• **Job item**: Turn the text read from the records into a numbered list, one line per item, leaving out blank lines and the pictures.

• **Records to use**:
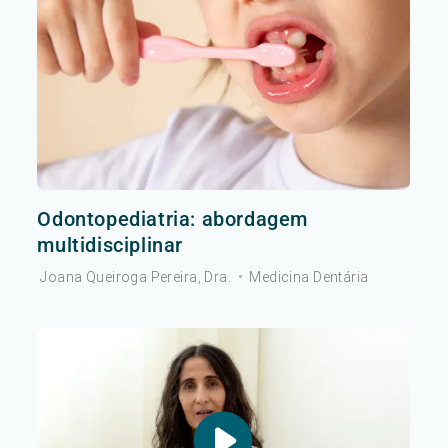
Odontopediatria: abordagem
multidisciplinar
Joana Queiroga Pereira, Dra.
•
Medicina Dentária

• **Exercise solution**:
1. Odontopediatria: abordagem
2. multidisciplinar
3. Joana Queiroga Pereira, Dra.
4. •
5. Medicina Dentária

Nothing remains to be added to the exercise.